BEGIN RECORDS TO PROCESS

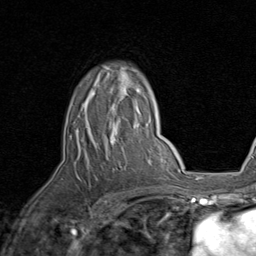
Breast MRI, one axial slice; position 59 of 80 along the scan axis; cropped to one breast; dynamic contrast-enhanced series, time point 2 of 8 at this slice position (early post-contrast); 1.5 T; TE 1.7 ms, TR 4.5 ms; 2 mm slice thickness; 256 × 256 image matrix, field of view 180 × 180 mm. Female patient.
Outlined on this slice (semi-automatic segmentation, software-assisted and operator-edited):
- enhancing-tissue mask used for the functional tumour volume (all voxels passing the contrast-enhancement thresholds inside the analysis volume; usually the tumour): box from (x=76, y=67) to (x=141, y=143) px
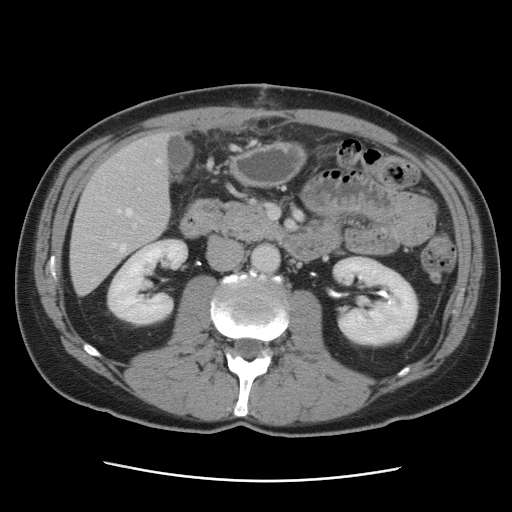
Contrast-enhanced abdominal CT, one axial slice. Position 33 of 89 along the scan axis. 120 kVp. Intravenous contrast given. Soft-tissue window (W 400 / L 40 HU). 5 mm slice thickness. 512 × 512 image matrix. Case-level facts recorded for this patient, not image findings: patient: male, age 77 years at operation; diagnosis: colorectal cancer liver metastases, imaged before liver resection.
Structures marked on this image (outlined manually by an expert reader):
- hepatic veins: bounding box (x1, y1, x2, y2) in pixels: (94, 159, 161, 280)
- liver: (71, 133, 170, 294)
- planned liver remnant (the part of the liver to remain after resection): (74, 133, 170, 245)
- portal vein (with intrahepatic branches): (133, 189, 140, 228)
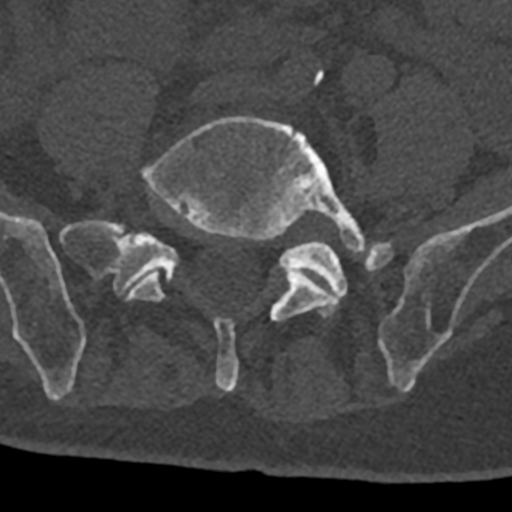
CT including the spine, one axial slice. Slice 183 of 797 in the series (ordered by position). Bone window (W 1800 / L 400 HU). 512 × 512 image matrix. Male patient, age 74 years. Case-level facts recorded for this patient, not image findings: primary cancer: renal.
Outlined on this slice (semi-automatic segmentation, software-assisted and operator-edited):
- L4 vertebra: bounding box <314,70,324,85> (left, top, right, bottom; pixels)
- L5 vertebra: <127,116,365,392>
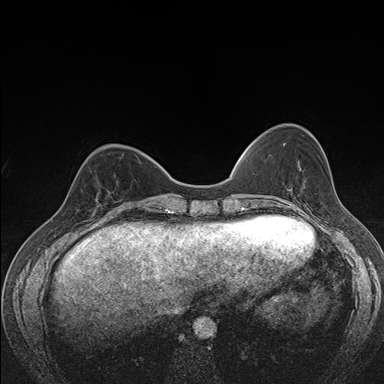
Breast MRI (dynamic contrast-enhanced), one axial slice. Slice 51 of 176 in the series (ordered by position). Dynamic contrast-enhanced series, time point 2 of 7 at this slice position (early post-contrast). 1.5 T. TE 1.5 ms, TR 4.2 ms. 1.1 mm slice thickness. 384 × 384 image matrix, field of view 310 × 310 mm. Female patient.
Annotated regions visible in this slice (semi-automatically segmented with operator editing):
- enhancing-tissue mask used for the functional tumour volume (all voxels passing the contrast-enhancement thresholds inside the analysis volume; usually the tumour): bounding box <78,190,112,214> (left, top, right, bottom; pixels)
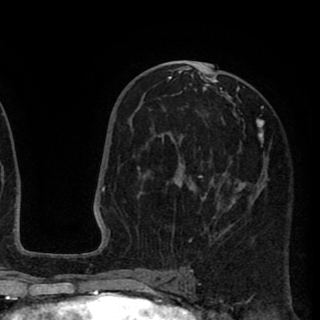
Breast MRI (dynamic contrast-enhanced), one axial slice. Position 47 of 90 along the scan axis. Cropped to one breast. Dynamic contrast-enhanced series, time point 2 of 8 at this slice position (early post-contrast). 1.5 T. TE 2.6 ms, TR 5.8 ms. 320 × 320 image matrix, field of view 206 × 206 mm. Female patient.
Annotated regions visible in this slice (semi-automatic segmentation, software-assisted and operator-edited):
- enhancing-tissue mask used for the functional tumour volume (all voxels passing the contrast-enhancement thresholds inside the analysis volume; usually the tumour): bounding box (x1, y1, x2, y2) in pixels: (137, 68, 264, 242)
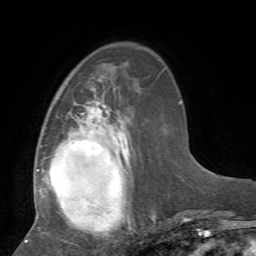
Breast MRI, one axial slice; slice 22 of 72 in the series (ordered by position); cropped to one breast; dynamic contrast-enhanced series, time point 2 of 7 at this slice position (early post-contrast); 1.5 T; TE 4.2 ms, TR 8.7 ms; 2.2 mm slice thickness; 256 × 256 image matrix, field of view 180 × 180 mm. Female patient.
Outlined on this slice (semi-automatically segmented with operator editing):
- enhancing-tissue mask used for the functional tumour volume (all voxels passing the contrast-enhancement thresholds inside the analysis volume; usually the tumour): bounding box [x1, y1, x2, y2] px = [25, 88, 156, 243]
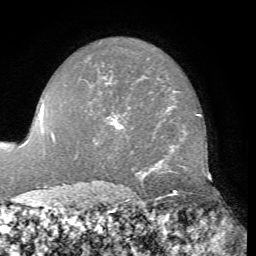
Breast MRI, one axial slice. Position 52 of 76 along the scan axis. Cropped to one breast. Dynamic contrast-enhanced series, time point 2 of 7 at this slice position (early post-contrast). 1.5 T. TE 4.3 ms, TR 8.7 ms. 256 × 256 image matrix. Female patient.
Annotated regions visible in this slice (semi-automatic segmentation, software-assisted and operator-edited):
- enhancing-tissue mask used for the functional tumour volume (all voxels passing the contrast-enhancement thresholds inside the analysis volume; usually the tumour): box from (x=105, y=114) to (x=123, y=128) px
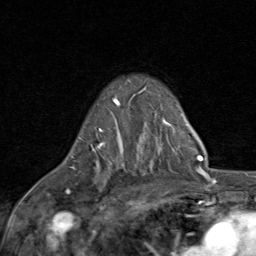
Breast MRI (dynamic contrast-enhanced), one axial slice. Position 57 of 80 along the scan axis. Cropped to one breast. Dynamic contrast-enhanced series, time point 2 of 8 at this slice position (early post-contrast). 1.5 T. TE 1.7 ms, TR 4.5 ms. 2 mm slice thickness. 256 × 256 image matrix, field of view 180 × 180 mm. Female patient.
Annotated regions visible in this slice (semi-automatically segmented with operator editing):
- enhancing-tissue mask used for the functional tumour volume (all voxels passing the contrast-enhancement thresholds inside the analysis volume; usually the tumour): bounding box <66,98,121,194> (left, top, right, bottom; pixels)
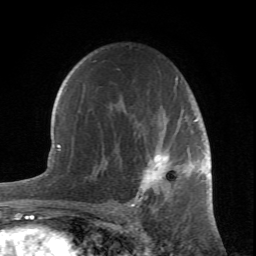
Breast MRI (dynamic contrast-enhanced), one axial slice. Position 48 of 66 along the scan axis. Cropped to one breast. Dynamic contrast-enhanced series, time point 2 of 6 at this slice position (early post-contrast). 1.5 T. TE 4.2 ms, TR 8.5 ms. 256 × 256 image matrix. Female patient.
Annotated regions visible in this slice (semi-automatic segmentation, software-assisted and operator-edited):
- enhancing-tissue mask used for the functional tumour volume (all voxels passing the contrast-enhancement thresholds inside the analysis volume; usually the tumour): bounding box (x1, y1, x2, y2) in pixels: (113, 77, 202, 207)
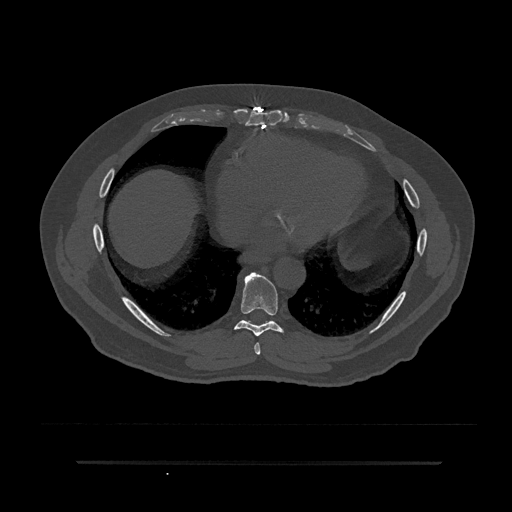
CT including the spine, one axial slice; slice 426 of 797 in the series (ordered by position); bone window (W 1800 / L 400 HU); 512 × 512 image matrix. Patient: male, 59 years. From the clinical record (not read from this slice): primary cancer: bile ducts; vertebrae with lytic lesions (as recorded): T10.
Annotated regions visible in this slice (semi-automatic segmentation, software-assisted and operator-edited):
- T7 vertebra: bounding box [x1, y1, x2, y2] px = [254, 343, 261, 355]
- T8 vertebra: [234, 272, 284, 336]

END RECORDS TO PROCESS

Show each line of the material where the word "bottom" occurs.

ANSWER.
- L4 vertebra: bounding box <314,70,324,85> (left, top, right, bottom; pixels)
- enhancing-tissue mask used for the functional tumour volume (all voxels passing the contrast-enhancement thresholds inside the analysis volume; usually the tumour): bounding box <78,190,112,214> (left, top, right, bottom; pixels)
- enhancing-tissue mask used for the functional tumour volume (all voxels passing the contrast-enhancement thresholds inside the analysis volume; usually the tumour): bounding box <66,98,121,194> (left, top, right, bottom; pixels)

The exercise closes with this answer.